The Best Chocolate Zucchini Muffins Recipe

These chocolate zucchini muffins are rich, tasty and full of flavour. All week, eat them for breakfast. Having chocolate in the morning makes every day better!  

– 1 ½ cup granulated sugar – ½ cup packed light brown sugar – 1 cup vegetable oil – 3 large egg – 2 teaspoons pure vanilla extract – 2 ½ cups all-purpose flour – ½ cup unsweetened cocoa powder I used Hershey's Special Dark – 1 teaspoon salt – 1 teaspoon baking soda – 1 teaspoon ground cinnamon – 2 cups finely grated zucchini slightly drained – 1 cup semisweet chocolate chip – ½ cup mini milk chocolate chips optional


Warm the oven up to 350°F. Spray cooking spray that doesn't stick into the muffin pan wells or line them with paper cups.  


Step 1

With an electric mixer, mix the sugars, oil, eggs, and vanilla in a big bowl until everything is well mixed.  

Step 2

Mix the cocoa powder, salt, baking soda, and cinnamon with a whisk in a medium-sized bowl.  

Step 3

Slowly add the dry ingredients to the sugar mixture and mix just until everything is mixed.  

Step 4

Add the zucchini and mix it into the batter until it's well mixed in.

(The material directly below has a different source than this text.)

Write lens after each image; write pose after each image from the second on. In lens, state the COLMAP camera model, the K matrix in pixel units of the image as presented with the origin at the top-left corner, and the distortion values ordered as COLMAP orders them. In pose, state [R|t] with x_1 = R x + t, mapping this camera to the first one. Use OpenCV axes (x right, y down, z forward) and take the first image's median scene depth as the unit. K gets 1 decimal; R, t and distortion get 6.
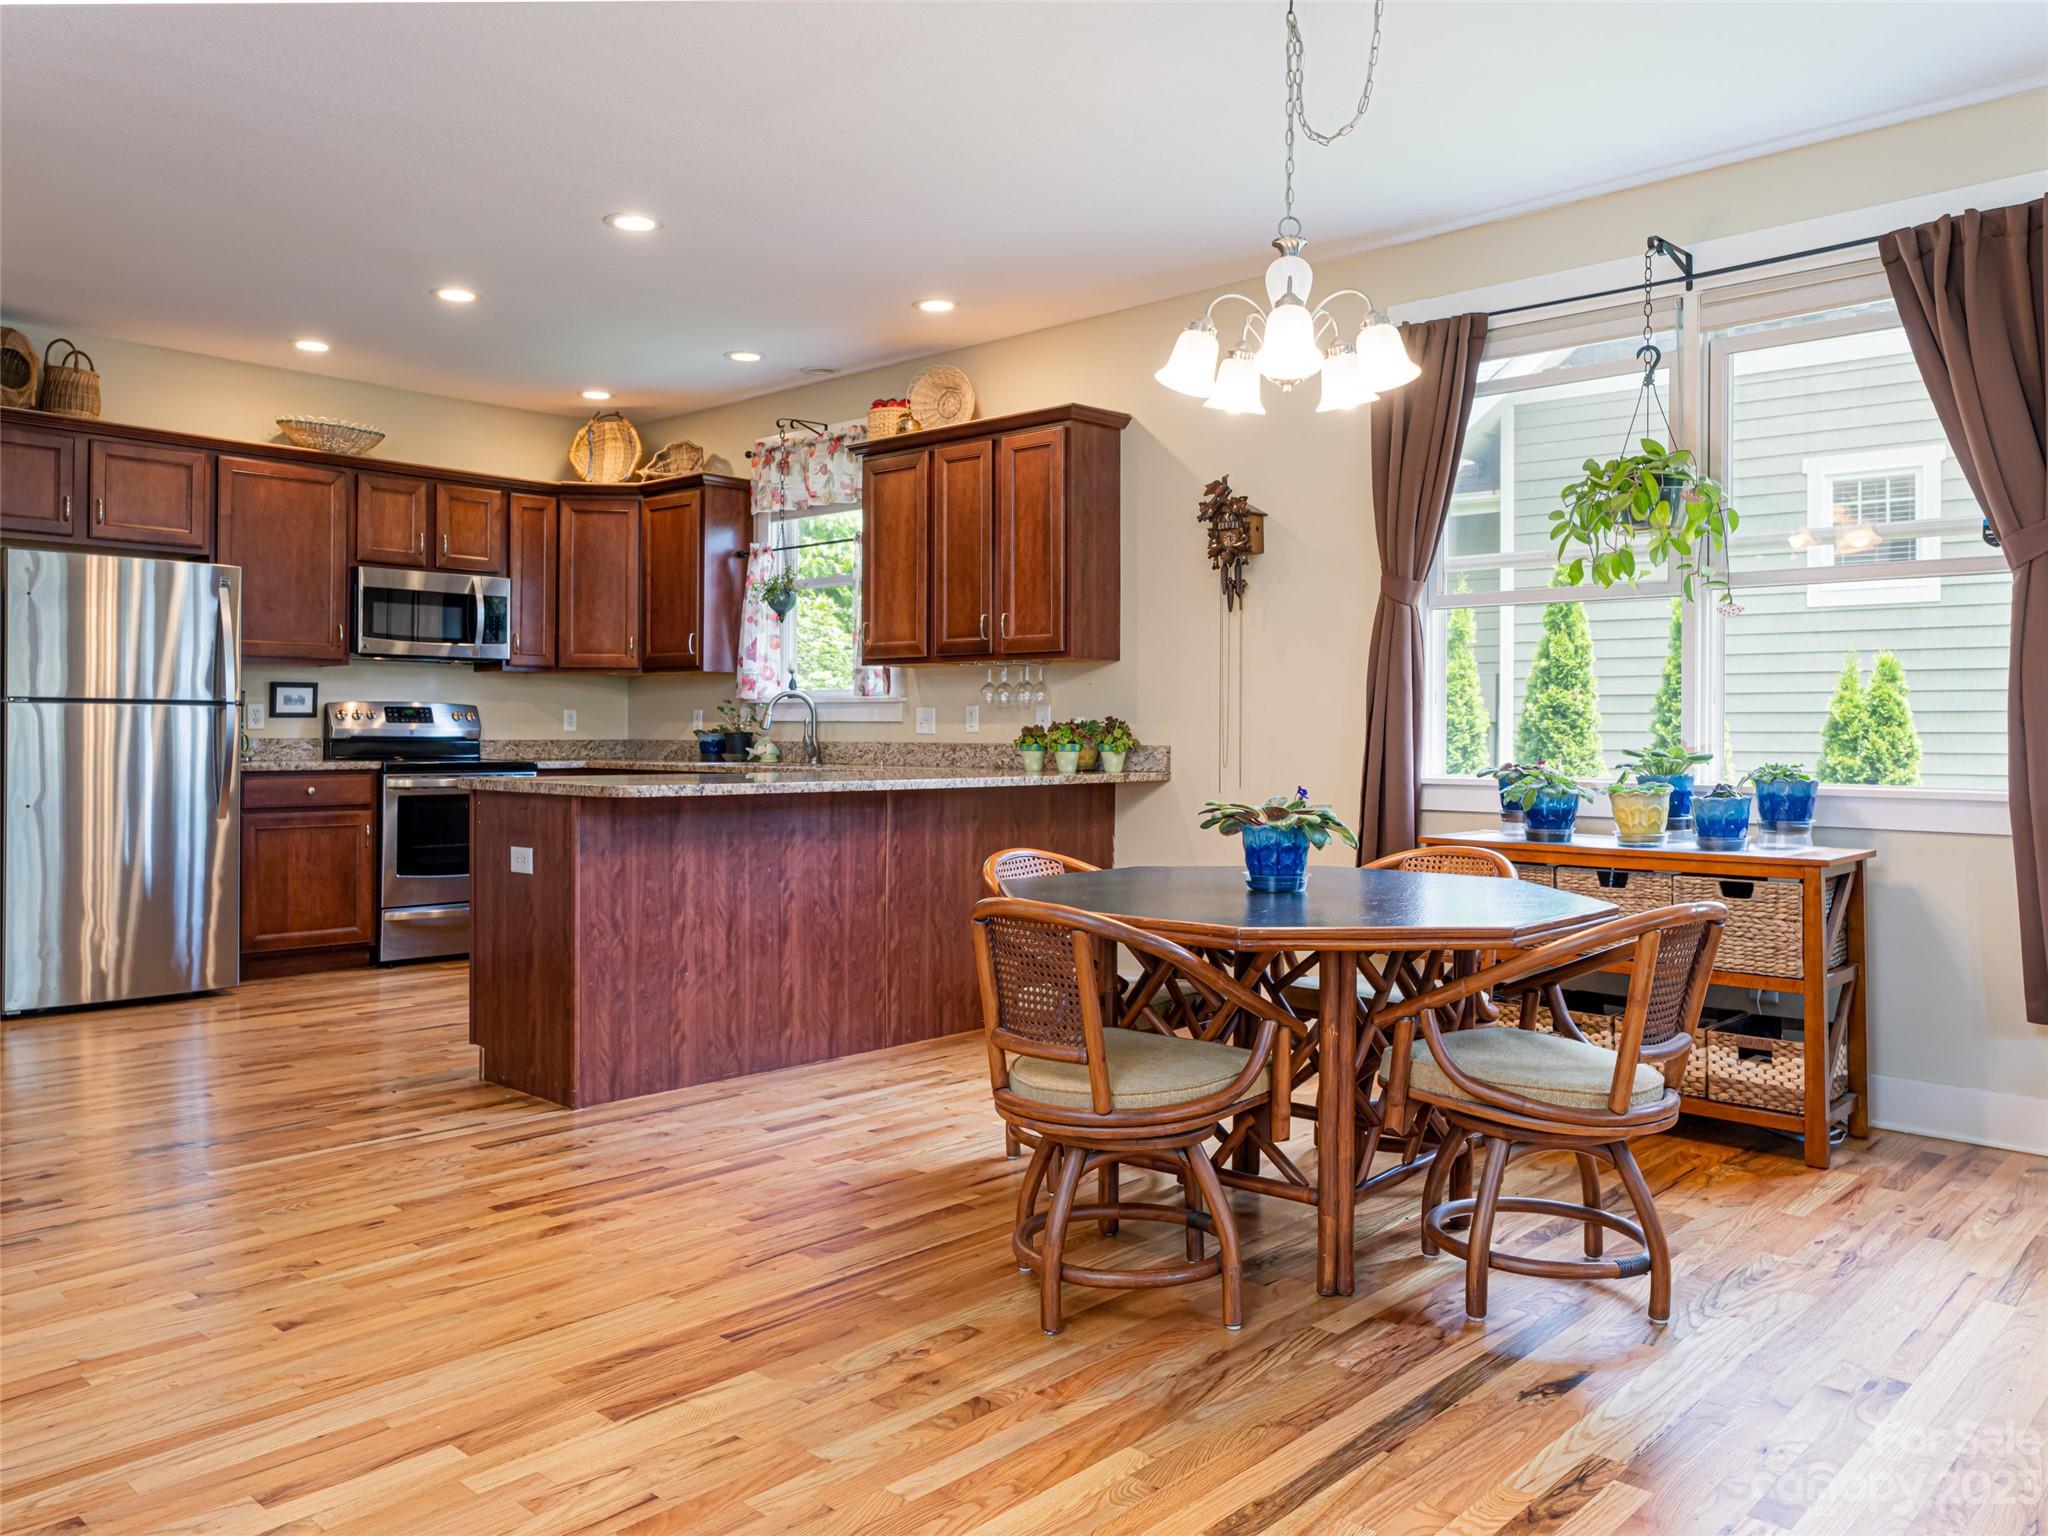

Add the semisweet chocolate chips and mix well.  

Step 5

To fill the muffin tins, use a big cookie scoop (about 3 tablespoons) to spread the batter out.  

Step 6

You can add tiny milk chocolate chips to the top of each muffin if you want to. For 18 to 22 minutes in a hot oven.  For 18 to 22 minutes in a hot oven.